A Wigan businessman is reversing decades of transport policy by bringing a long-neglected borough railway line back into operation.
Les Bailey’s company PF Jones has invested “a seven-figure sum” over several years on the ambitious labour of love to restore a freight connection to a leading firm supplying building materials.
Around three-quarters of a mile of track from the Haydock Branch junction to the Hanson Aggregates site on Edge Green Road have been painstakingly prepared to receive huge industrial trains once more.
Thousands of tonnes of stone will soon be rolling into the business each day after countless hours of labour clearing overgrown vegetation and replacing sections of rotten line.
With the first train hoping to roll this week Mr Bailey, from Ashton, hopes the unexpected reintroduction of freight trains to the area will provide an environmental boost, reduce gridlock on the roads and inspire other firms to consider ditching HGVs.

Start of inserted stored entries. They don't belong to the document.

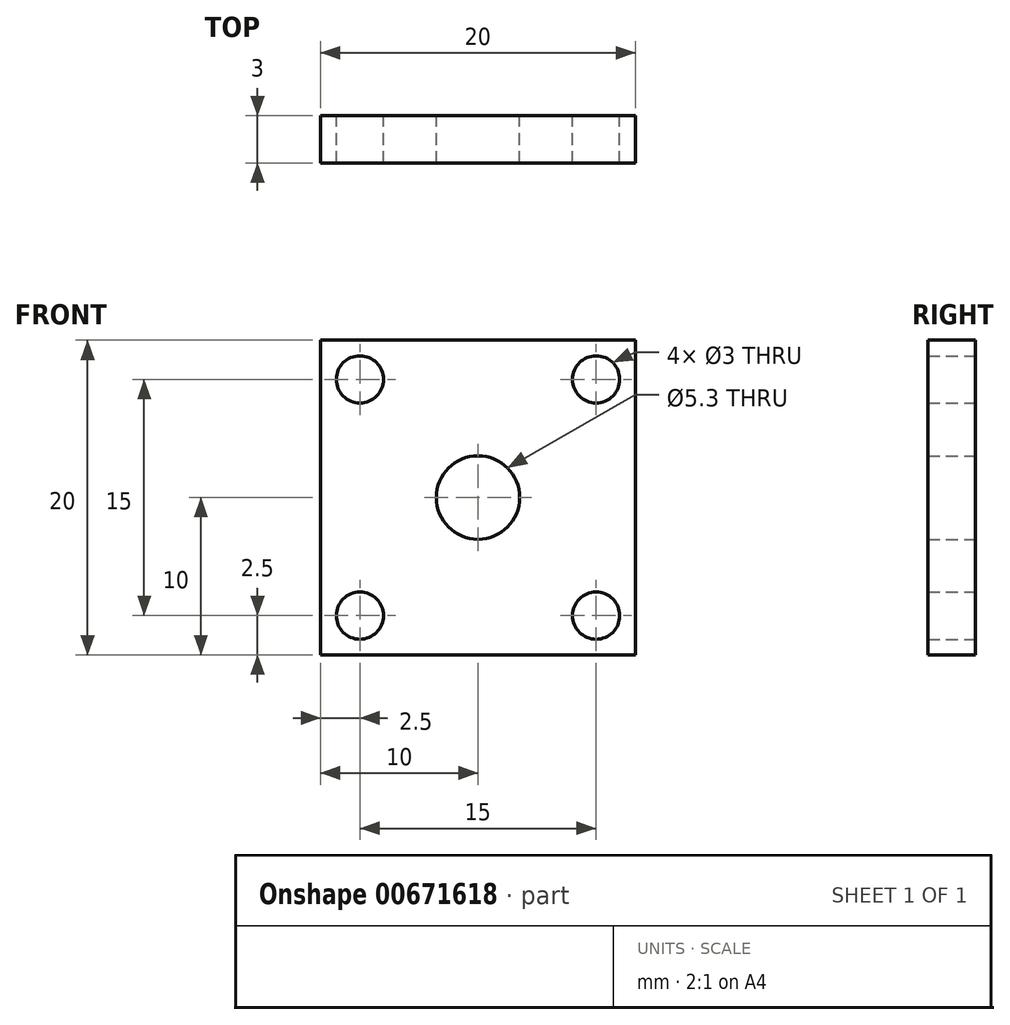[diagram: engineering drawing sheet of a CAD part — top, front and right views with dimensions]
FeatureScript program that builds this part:
annotation { "Feature Type Name" : "Feature", "Feature Type Description" : "" }
export const myFeature = defineFeature(function(context is Context, id is Id, definition is map)
    precondition{}
    {
        {
            var Q0;
            Q0=qCreatedBy(makeId("Front.planeOp"),FACE);
            var sketch = newSketch(context, id + "F0", { "sketchPlane" : qUnion([Q0])});
            skCircle(sketch, "E0", {"center": v(-7.5, 7.5) * mm, "radius": 1.5 * mm});
            skCircle(sketch, "E1.0.1.0", {"center": v(-7.5, -7.5) * mm, "radius": 1.5 * mm});
            skCircle(sketch, "E1.1.0.0", {"center": v(7.5, 7.5) * mm, "radius": 1.5 * mm});
            skCircle(sketch, "E1.1.1.0", {"center": v(7.5, -7.5) * mm, "radius": 1.5 * mm});
            skLineSegment(sketch, "E1.direction1", {"start": v(-7.5, 7.5) * mm, "end": v(7.5, 7.5) * mm, "construction": true});
            skLineSegment(sketch, "E1.direction2", {"start": v(-7.5, 7.5) * mm, "end": v(-7.5, -7.5) * mm, "construction": true});
            skLineSegment(sketch, "E2", {"start": v(7.5, 7.5) * mm, "end": v(-7.5, -7.5) * mm, "construction": true});
            skCircle(sketch, "E3", {"center": v(0, 0) * mm, "radius": 2.65 * mm});
            skLineSegment(sketch, "E4.bottom", {"start": v(-10, 10) * mm, "end": v(10, 10) * mm});
            skLineSegment(sketch, "E4.top", {"start": v(-10, -10) * mm, "end": v(10, -10) * mm});
            skLineSegment(sketch, "E4.left", {"start": v(-10, 10) * mm, "end": v(-10, -10) * mm});
            skLineSegment(sketch, "E4.right", {"start": v(10, 10) * mm, "end": v(10, -10) * mm});
            skLineSegment(sketch, "E5", {"start": v(-10, 10) * mm, "end": v(10, -10) * mm, "construction": true});
            skSolve(sketch);
        }
        {
            var Q0;
            Q0=makeQuery(id+"F0.imprint","IMPRINT",FACE,{"disambiguationData":[TD([[makeQuery(id+"F0.imprint","IMPRINT",EDGE,{"derivedFrom":sQuery(id+"F0.wireOp",EDGE,"E0")}),-1.0]])]});
            extrude(context, id + "F1", {"entities" : qUnion([Q0]), "endBound" : BoundingType.SYMMETRIC, "depth" : 3 * mm, "offsetDistance" : 25 * mm});
        }
    });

Mr Bailey, 62, said: “One train can carry quite a few thousand tonnes of stone. A lot of wagon-loads would have to come in for every one train load.
“If you look at Ashton and other local places the infrastructure is not right for heavy wagons. This takes them off the road.
“Trains are a love of mine and I liked the local historical significance of it. I thought it would be a bit of a boost for Ashton to get a rail link open again. There are not too many places where that is happening.
“It has been a long dig and a big project. Eventually we will be talking seven-figure sums. It’s a lot of money but it’s going to be good.
“A lot of people didn’t even know the line was still there. I think it will create jobs and a bit of a buzz for the local area. Golborne is traditionally a pit town and this site was originally a pit.
“It’s some good news instead of all the doom and gloom of places closing down.”
Mr Bailey admits the top bosses at Hanson Aggregates, which is the tenant of PF Jones at the Ashton site, took some convincing about the line but the project then got full backing and the go-ahead around three years ago.
The line was originally built in 1899 and last saw active service in 2015, when an enthusiast’s train ran on it.
Mr Bailey employed a firm from Cardiff to carry out the enormous tasks of removing vegetation and clearing the surroundings while also replacing rotten sleepers and metal rails which had been bent out of shape.
Work is currently progressing day and night to get everything ready for the slated first train run on Monday. When in operation each railway journey will bring 22,300 tonnes of stone on 24 carriages to the former Kelbit Bitumen site from Hanson Aggregates’ quarry at Shap in Cumbria.
Only one train is expected to run to the site per day as unloading all the material could take as long as five hours.
Mr Bailey says he is not looking too far ahead but if the freight link is a success there are other things he would like to see with the area’s railways and the restored branch line, which previously ran as far as Haydock Racecourse.
He said: “We have to walk before we can run with this, but in the future I don’t see any reason why stone couldn’t go out of the site as well or why other people shouldn’t go back to freight rail.
“There are so many wagons coming through the centre of Ashton and Golborne and you can imagine the chaos it is causing.
“The line can carry on and a bridge is still there but the line would need re-laying and it would cost a fortune.
“It could even be a heritage line at some point. The potential is unbelievable.
“I would also like to think opening this line could be a kick up the backside of the Government for them to get Golborne reconnected to the passenger network. I would love to see that.”